** Opening PAGE EXCERPT block **
Solving Linear Equations Data Science

Linear Algebra is important in Data Science as it helps represent and process data efficiently, especially for high-dimensional datasets. It also helps in understanding relationships between variables. This is useful in the following ways:

Efficient Data Representation: Organizes data in matrix form
Find Relationships: Identifies important variables and patterns
Supports ML Algorithms: Forms the basis of many machine learning methods

Detecting Linear Relationships Between Attributes

Linear relationships among attributes are identified using the concepts of null space and nullity. These concepts help determine whether variables are linearly dependent and whether some attributes can be expressed as combinations of others.

A generalized system of linear equations is represented as:

A x = b

Where:

A is an m x n matrix of coefficients
x is an n x 1 vector of unknown variables
b is an m x 1 dependent variable vector
m represents the number of equations
n represents the number of variables

Rank Conditions in Linear Systems

In general there are three cases that need to be understood when analyzing linear systems. These cases depend on the rank of the matrix and describe how rows and columns relate to one another. Each case is considered independently.

Case 1: m = n

The solution for this type of linear equation if A is a full rank matrix having determinant of A is equal to 0 will be:

Ax=b
x=A^{-1}b

1. Unique Solution

Consider the given matrix equation

\begin{bmatrix} 1 & 3 \\ 2 & 4 \end{bmatrix} \begin{bmatrix} x_1 \\ x_2 \end{bmatrix} = \begin{bmatrix} 7 \\ 10 \end{bmatrix}

|A| is not equal to zero
rank(A) = 2: no. of columns this implies that A is full rank

x = \begin{bmatrix} 1 & 3 \\ 2 & 4 \end{bmatrix}^{-1} \begin{bmatrix} 7 \\ 10 \end{bmatrix} = \begin{bmatrix} 1 \\ 2 \end{bmatrix}

Therefore, the solution for the given example is (x₁, x₂) = (1, 2)
** Closing PAGE EXCERPT block **
## QUESTIONS TO ANSWER
• a. Reproduce the linear equations text between "Solving Linear Equations" and "combinations of others.", inclusive, swapping out "variables" for "features".
• b. Extend the linear equations text beyond its final sentence.
** Opening THE DATA block **
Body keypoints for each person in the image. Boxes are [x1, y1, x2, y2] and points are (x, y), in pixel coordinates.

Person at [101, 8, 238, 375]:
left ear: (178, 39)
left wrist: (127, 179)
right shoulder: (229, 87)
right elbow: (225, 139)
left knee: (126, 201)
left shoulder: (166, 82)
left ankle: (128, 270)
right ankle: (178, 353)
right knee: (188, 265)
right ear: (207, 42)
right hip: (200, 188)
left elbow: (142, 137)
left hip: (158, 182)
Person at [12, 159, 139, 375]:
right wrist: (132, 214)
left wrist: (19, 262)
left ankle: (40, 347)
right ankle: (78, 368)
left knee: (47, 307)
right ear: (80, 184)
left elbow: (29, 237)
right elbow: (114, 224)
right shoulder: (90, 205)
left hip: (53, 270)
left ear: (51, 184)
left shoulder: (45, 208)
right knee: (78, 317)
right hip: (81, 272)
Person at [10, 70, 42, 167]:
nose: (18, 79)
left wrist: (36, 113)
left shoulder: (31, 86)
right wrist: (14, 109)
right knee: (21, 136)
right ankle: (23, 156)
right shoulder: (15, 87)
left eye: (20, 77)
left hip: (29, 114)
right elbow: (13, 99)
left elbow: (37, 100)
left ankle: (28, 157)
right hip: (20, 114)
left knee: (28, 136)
** Closing THE DATA block **
** Opening THE DATA block **
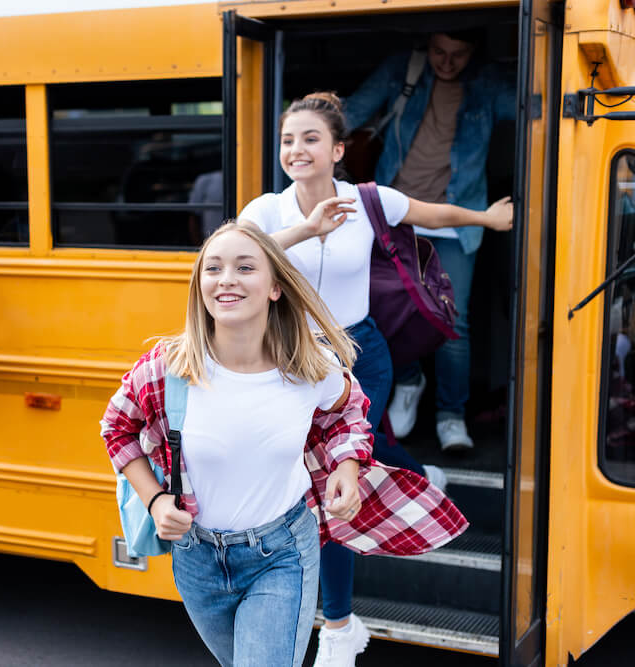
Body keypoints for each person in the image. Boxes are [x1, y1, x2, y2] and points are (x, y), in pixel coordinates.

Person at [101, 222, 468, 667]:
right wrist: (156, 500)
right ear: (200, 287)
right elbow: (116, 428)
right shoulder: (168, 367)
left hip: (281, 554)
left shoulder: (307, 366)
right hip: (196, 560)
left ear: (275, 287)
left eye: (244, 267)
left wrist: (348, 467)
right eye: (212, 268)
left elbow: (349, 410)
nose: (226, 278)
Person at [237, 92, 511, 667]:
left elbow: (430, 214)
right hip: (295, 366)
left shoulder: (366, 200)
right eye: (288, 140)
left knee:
** Closing THE DATA block **
## ANSWERS BY ITEM
• a.
Solving Linear Equations Data Science

Linear Algebra is important in Data Science as it helps represent and process data efficiently, especially for high-dimensional datasets. It also helps in understanding relationships between features. This is useful in the following ways:

Efficient Data Representation: Organizes data in matrix form
Find Relationships: Identifies important features and patterns
Supports ML Algorithms: Forms the basis of many machine learning methods

Detecting Linear Relationships Between Attributes

Linear relationships among attributes are identified using the concepts of null space and nullity. These concepts help determine whether features are linearly dependent and whether some attributes can be expressed as combinations of others.

• b.
2. Infinite Solutions

Consider the given matrix equation

\begin{bmatrix} 1 & 2 \\ 2 & 4 \end{bmatrix} \begin{bmatrix} x_1 \\ x_2 \end{bmatrix} = \begin{bmatrix} 5 \\ 10 \end{bmatrix}

|A| is not equal to zero
rank(A) = 1, nullity = 1

Checking consistency

\begin{bmatrix} x_{1} & 2x_{2} \\ 2x_{1} & 4x_{2} \end{bmatrix} = \begin{bmatrix} 5 \\ 10 \end{bmatrix}

Row 2 is twice Row 1 so the system has only one linearly independent equation. Since there are two variables but only one independent equation, the system is consistent and has infinitely many solutions.

The system has only one linearly independent equation

x_{1}+2x_{2}=5

We can choose any value for x₂. For each choice of x₂, there is a corresponding x₂.
Therefore, there are infinitely many solutions to the system.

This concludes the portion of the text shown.